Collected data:
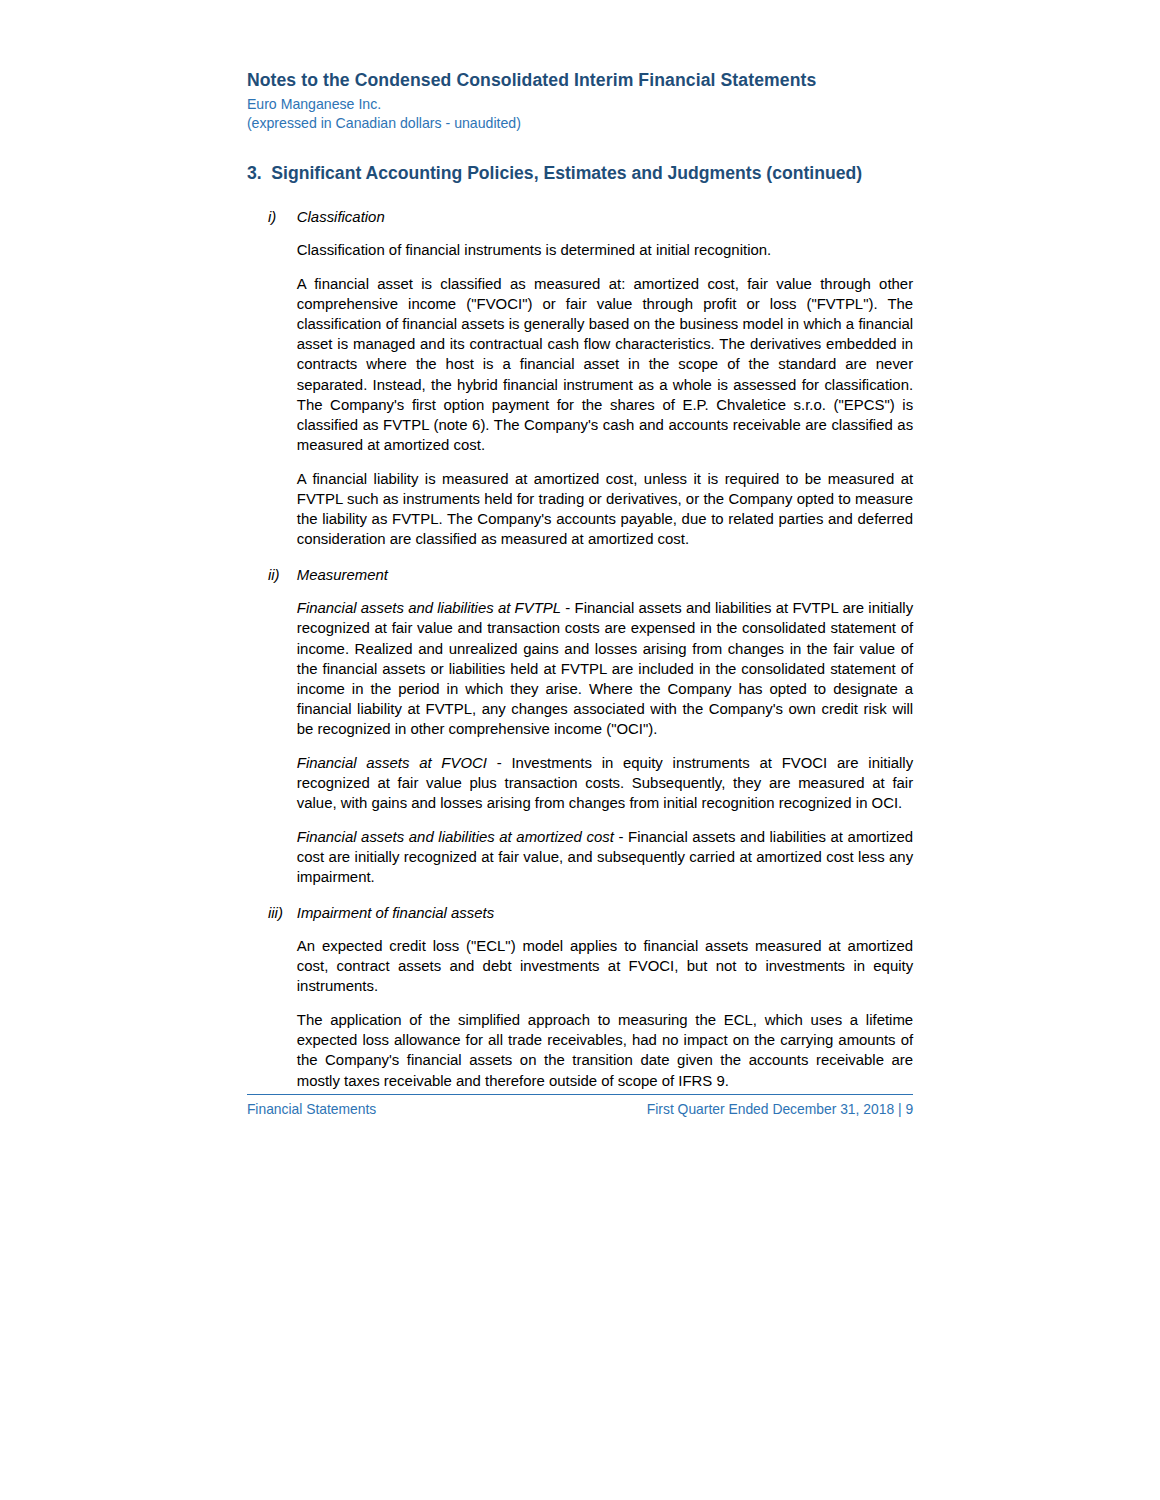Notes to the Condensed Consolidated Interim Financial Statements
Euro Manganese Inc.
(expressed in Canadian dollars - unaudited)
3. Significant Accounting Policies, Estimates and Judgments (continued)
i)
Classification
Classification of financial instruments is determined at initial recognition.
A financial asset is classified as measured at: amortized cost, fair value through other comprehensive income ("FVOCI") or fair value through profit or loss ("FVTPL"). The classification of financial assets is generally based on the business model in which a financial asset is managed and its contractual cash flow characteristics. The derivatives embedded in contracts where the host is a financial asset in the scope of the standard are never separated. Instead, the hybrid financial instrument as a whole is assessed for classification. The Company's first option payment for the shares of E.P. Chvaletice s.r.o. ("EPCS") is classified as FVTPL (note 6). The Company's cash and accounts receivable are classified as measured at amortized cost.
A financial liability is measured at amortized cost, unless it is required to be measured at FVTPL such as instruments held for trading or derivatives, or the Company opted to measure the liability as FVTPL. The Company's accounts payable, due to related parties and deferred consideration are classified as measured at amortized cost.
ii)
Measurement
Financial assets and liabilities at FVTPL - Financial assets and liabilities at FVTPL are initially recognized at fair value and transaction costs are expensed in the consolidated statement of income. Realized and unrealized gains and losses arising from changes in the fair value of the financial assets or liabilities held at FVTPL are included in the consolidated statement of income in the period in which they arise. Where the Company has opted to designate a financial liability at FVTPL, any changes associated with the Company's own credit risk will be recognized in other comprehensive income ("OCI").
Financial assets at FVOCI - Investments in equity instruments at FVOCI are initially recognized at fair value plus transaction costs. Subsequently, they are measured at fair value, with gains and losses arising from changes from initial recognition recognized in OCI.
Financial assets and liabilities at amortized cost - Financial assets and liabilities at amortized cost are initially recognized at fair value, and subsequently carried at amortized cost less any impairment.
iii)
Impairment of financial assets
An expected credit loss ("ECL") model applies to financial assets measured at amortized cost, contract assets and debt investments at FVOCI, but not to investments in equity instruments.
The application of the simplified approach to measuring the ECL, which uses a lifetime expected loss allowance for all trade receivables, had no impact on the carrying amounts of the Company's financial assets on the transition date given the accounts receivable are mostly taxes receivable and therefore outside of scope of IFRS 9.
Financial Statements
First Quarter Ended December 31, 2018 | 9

_TASK_:
Retyping should start at the first line of the data above and stop after the line with "Classification of financial instruments", and no picture should be included.

_FINISHED TASK_:
Notes to the Condensed Consolidated Interim Financial Statements
Euro Manganese Inc.
(expressed in Canadian dollars - unaudited)
3. Significant Accounting Policies, Estimates and Judgments (continued)
i)
Classification
Classification of financial instruments is determined at initial recognition.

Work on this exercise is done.